Cette résolution, qui d’abord étonna les comédiens, n’était pas si subite qu’elle en avait l’air. Sigognac la méditait depuis longtemps déjà. Il rougissait d’être le parasite de ces honnêtes baladins qui partageaient si généreusement avec lui leurs propres ressources, sans lui faire jamais sentir qu’il fût importun, et il jugeait moins indigne d’un gentilhomme de monter sur les planches pour gagner bravement sa part que de l’accepter en paresseux, comme aumône ou sportule.
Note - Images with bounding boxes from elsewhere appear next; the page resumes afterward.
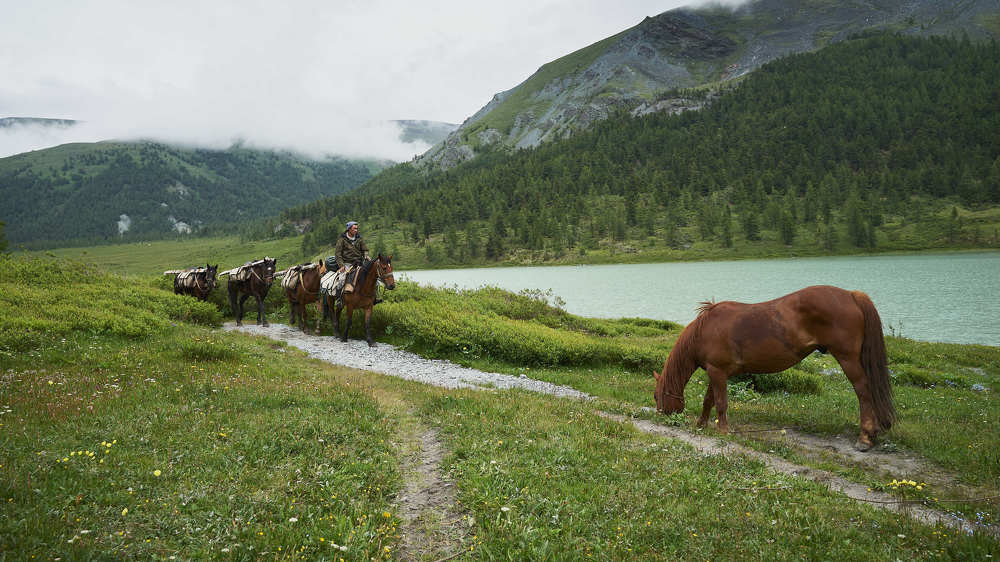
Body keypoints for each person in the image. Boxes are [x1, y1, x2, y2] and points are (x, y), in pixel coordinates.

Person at [334, 221, 369, 294]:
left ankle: (374, 297)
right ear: (349, 229)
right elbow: (338, 254)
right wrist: (341, 265)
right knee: (341, 279)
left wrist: (366, 255)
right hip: (347, 263)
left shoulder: (359, 238)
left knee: (371, 277)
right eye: (354, 229)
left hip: (359, 263)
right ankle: (339, 299)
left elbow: (365, 249)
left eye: (357, 228)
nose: (356, 230)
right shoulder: (342, 240)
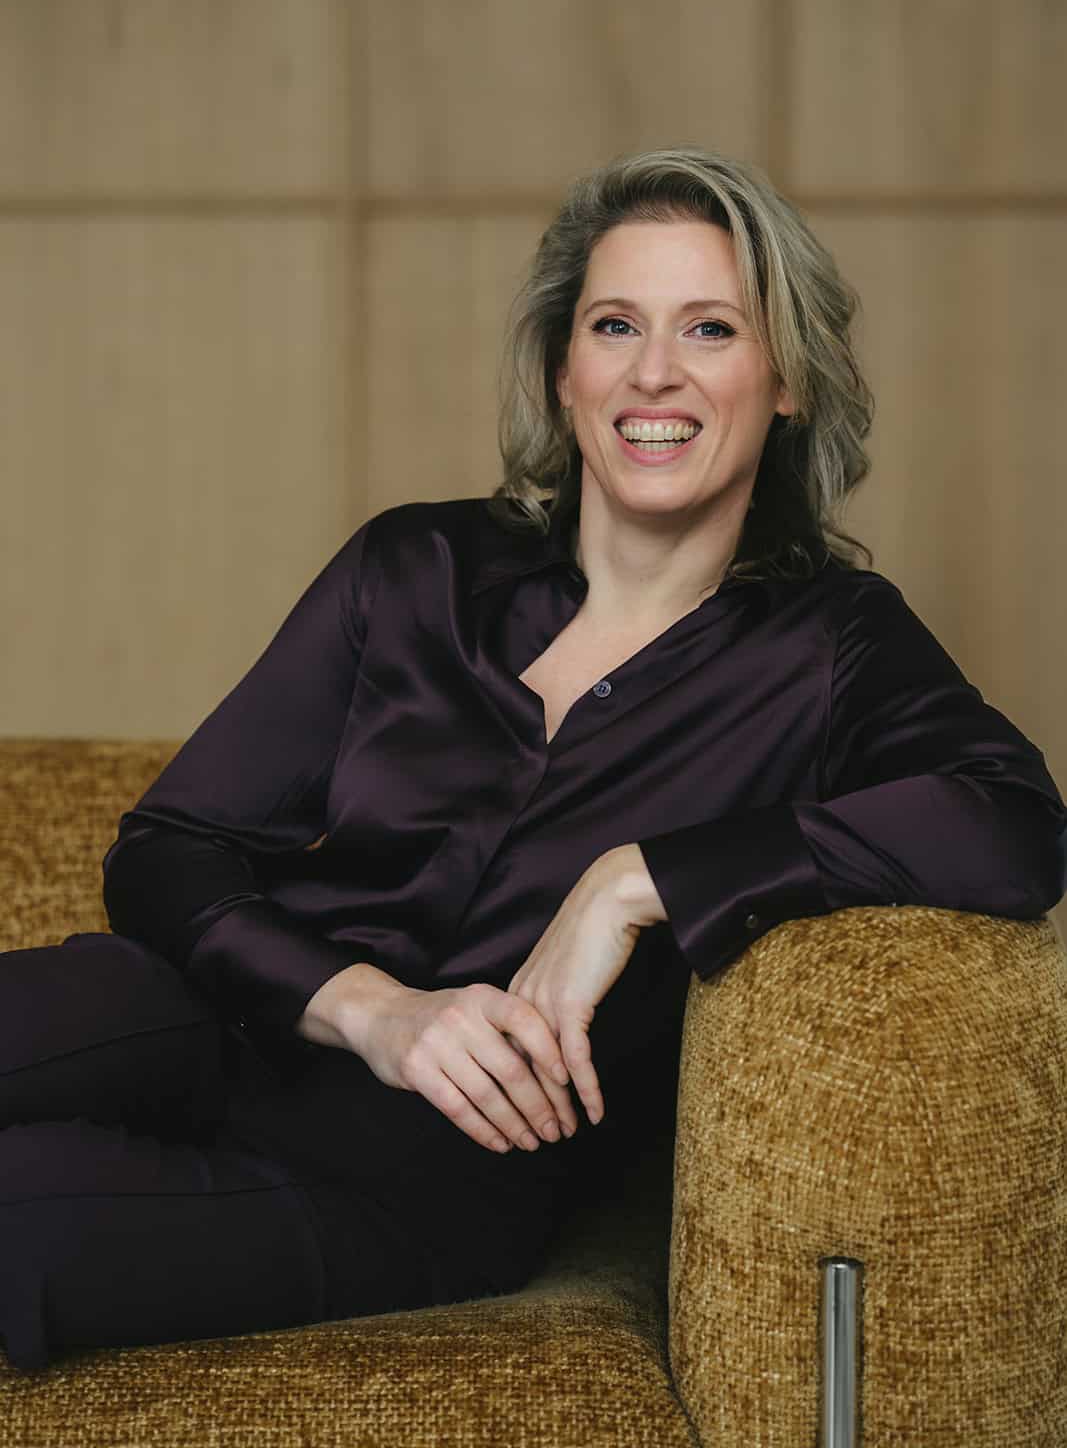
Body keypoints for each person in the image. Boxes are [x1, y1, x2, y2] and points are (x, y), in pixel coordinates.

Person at [2, 145, 1064, 1373]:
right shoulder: (414, 569)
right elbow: (169, 846)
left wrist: (636, 877)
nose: (653, 371)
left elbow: (1011, 824)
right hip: (210, 1018)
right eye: (615, 325)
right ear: (564, 372)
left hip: (411, 1176)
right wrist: (370, 1008)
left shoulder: (831, 646)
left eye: (710, 327)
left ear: (785, 380)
La pensée de retourner à Sigognac s’était bien présentée à lui, mais il l’avait repoussée comme lâche et vergogneuse. Ce n’est pas au temps de la déroute que le soldat doit se retirer. D’ailleurs, eût-il pu s’en aller, son amour pour Isabelle l’eût retenu, et puis, quoiqu’il n’eût point l’esprit facile aux chimères, il entrevoyait dans de vagues perspectives toutes sortes d’aventures surprenantes, de revirements et de coups de fortune auxquels il eût fallu renoncer en se confinant de nouveau dans sa gentilhommière.

Les choses ainsi réglées, on attela le cheval au chariot et l’on se remit en route. Ce bon repas avait ranimé la troupe, et tous, à l’exception de la Duègne et de Sérafine, qui ne marchaient pas volontiers, suivaient la voiture à pied, soulageant d’autant la pauvre rosse.